Give again, exactly as written, each line of the material below starting at the line that contains "[19] Sunyoto, Danang, (2015)." and ending at the line that contains "[23] Widjanarko, (2016).". Both ends count, and no other line does.

Record set Start Marker

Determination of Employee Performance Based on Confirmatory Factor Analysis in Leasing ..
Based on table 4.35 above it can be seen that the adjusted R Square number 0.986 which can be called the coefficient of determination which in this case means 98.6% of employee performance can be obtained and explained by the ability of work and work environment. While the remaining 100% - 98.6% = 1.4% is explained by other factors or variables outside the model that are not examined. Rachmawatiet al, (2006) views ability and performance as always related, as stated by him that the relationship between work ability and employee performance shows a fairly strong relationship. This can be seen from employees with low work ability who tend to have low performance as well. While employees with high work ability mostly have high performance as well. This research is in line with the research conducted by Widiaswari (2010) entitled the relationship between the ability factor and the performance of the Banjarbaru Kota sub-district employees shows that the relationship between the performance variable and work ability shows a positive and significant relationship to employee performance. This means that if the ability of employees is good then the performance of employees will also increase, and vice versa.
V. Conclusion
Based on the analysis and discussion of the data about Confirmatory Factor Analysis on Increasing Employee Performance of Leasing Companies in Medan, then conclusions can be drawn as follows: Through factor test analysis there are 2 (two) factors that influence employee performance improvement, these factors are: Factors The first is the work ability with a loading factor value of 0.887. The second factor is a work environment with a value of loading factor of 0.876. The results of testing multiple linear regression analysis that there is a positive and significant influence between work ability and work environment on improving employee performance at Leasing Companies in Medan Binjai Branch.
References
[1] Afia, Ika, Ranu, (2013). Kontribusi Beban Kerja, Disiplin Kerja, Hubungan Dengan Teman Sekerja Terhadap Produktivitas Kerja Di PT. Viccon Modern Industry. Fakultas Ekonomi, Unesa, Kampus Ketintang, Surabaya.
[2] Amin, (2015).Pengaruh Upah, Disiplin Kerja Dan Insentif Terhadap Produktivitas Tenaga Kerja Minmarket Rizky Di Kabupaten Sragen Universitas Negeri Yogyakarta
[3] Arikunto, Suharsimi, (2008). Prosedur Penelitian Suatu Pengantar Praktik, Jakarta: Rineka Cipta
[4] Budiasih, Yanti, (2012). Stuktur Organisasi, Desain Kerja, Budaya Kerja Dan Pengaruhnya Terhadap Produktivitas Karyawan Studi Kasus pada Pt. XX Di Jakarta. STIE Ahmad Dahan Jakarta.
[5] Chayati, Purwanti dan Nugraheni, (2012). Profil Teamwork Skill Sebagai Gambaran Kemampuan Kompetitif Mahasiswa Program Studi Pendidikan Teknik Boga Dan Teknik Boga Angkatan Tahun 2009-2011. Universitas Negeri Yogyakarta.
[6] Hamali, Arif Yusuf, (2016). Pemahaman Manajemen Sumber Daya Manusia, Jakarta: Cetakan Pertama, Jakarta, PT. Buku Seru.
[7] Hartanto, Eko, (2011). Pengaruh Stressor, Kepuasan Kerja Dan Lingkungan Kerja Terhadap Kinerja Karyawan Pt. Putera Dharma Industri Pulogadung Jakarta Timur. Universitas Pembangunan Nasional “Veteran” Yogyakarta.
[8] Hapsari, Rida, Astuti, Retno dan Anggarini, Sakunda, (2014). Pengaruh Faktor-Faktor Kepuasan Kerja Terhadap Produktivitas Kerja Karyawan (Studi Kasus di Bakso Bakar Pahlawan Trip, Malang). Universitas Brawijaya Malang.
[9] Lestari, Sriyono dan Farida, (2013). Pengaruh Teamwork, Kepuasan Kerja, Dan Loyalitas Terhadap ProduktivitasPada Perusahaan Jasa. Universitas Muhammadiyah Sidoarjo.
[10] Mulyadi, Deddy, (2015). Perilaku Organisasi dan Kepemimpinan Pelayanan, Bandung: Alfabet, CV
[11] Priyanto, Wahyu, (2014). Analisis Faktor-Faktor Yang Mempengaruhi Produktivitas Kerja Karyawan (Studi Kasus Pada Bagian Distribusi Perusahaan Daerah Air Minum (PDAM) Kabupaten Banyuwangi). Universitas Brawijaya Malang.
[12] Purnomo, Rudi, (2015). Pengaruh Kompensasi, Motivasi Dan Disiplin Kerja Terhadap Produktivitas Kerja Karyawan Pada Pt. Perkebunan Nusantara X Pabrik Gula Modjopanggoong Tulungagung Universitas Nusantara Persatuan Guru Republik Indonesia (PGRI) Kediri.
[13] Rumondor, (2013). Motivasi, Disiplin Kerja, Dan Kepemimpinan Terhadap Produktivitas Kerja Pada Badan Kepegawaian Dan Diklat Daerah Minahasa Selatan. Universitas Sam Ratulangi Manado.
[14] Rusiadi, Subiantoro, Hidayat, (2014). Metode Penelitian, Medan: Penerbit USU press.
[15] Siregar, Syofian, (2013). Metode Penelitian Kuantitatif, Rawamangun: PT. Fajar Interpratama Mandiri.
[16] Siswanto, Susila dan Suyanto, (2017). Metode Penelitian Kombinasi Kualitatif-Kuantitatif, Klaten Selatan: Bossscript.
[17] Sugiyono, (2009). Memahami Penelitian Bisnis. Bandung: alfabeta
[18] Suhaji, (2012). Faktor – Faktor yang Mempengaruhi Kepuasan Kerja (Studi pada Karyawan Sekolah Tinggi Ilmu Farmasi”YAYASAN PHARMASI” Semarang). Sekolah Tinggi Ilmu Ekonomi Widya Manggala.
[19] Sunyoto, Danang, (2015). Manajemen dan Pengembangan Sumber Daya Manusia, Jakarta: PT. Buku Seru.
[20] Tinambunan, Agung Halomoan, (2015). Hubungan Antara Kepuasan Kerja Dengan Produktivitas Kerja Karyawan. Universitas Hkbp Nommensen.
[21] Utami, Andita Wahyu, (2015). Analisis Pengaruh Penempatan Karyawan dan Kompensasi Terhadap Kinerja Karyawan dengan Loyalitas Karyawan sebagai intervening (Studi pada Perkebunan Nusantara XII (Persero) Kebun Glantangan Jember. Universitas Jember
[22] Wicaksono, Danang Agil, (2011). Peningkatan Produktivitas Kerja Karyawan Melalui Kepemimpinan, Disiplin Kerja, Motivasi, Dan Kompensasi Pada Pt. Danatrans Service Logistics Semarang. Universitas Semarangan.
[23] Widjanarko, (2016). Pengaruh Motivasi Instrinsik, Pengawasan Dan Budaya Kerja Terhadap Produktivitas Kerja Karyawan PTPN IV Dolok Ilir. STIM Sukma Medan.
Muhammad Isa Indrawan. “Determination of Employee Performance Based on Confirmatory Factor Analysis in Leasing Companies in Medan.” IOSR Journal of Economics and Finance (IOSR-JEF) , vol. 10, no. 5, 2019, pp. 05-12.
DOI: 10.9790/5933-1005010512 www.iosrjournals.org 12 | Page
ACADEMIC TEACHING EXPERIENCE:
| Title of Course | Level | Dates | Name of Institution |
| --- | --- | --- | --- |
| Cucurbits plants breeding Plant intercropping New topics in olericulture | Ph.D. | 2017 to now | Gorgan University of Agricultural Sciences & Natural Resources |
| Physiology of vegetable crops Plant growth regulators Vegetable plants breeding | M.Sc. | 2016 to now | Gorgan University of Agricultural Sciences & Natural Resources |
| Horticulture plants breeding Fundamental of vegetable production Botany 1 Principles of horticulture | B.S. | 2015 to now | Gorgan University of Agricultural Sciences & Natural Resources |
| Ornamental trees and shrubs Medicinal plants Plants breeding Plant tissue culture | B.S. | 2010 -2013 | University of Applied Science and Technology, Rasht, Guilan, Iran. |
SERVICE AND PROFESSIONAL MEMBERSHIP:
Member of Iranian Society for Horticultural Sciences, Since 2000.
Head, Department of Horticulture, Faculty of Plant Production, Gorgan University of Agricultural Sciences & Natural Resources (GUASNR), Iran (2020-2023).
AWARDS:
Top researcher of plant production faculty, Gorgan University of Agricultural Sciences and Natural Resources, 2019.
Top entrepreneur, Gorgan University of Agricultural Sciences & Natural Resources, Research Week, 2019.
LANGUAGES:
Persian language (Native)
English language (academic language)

Record set End Marker

**Exercise result:**
[19] Sunyoto, Danang, (2015). Manajemen dan Pengembangan Sumber Daya Manusia, Jakarta: PT. Buku Seru.
[20] Tinambunan, Agung Halomoan, (2015). Hubungan Antara Kepuasan Kerja Dengan Produktivitas Kerja Karyawan. Universitas Hkbp Nommensen.
[21] Utami, Andita Wahyu, (2015). Analisis Pengaruh Penempatan Karyawan dan Kompensasi Terhadap Kinerja Karyawan dengan Loyalitas Karyawan sebagai intervening (Studi pada Perkebunan Nusantara XII (Persero) Kebun Glantangan Jember. Universitas Jember
[22] Wicaksono, Danang Agil, (2011). Peningkatan Produktivitas Kerja Karyawan Melalui Kepemimpinan, Disiplin Kerja, Motivasi, Dan Kompensasi Pada Pt. Danatrans Service Logistics Semarang. Universitas Semarangan.
[23] Widjanarko, (2016). Pengaruh Motivasi Instrinsik, Pengawasan Dan Budaya Kerja Terhadap Produktivitas Kerja Karyawan PTPN IV Dolok Ilir. STIM Sukma Medan.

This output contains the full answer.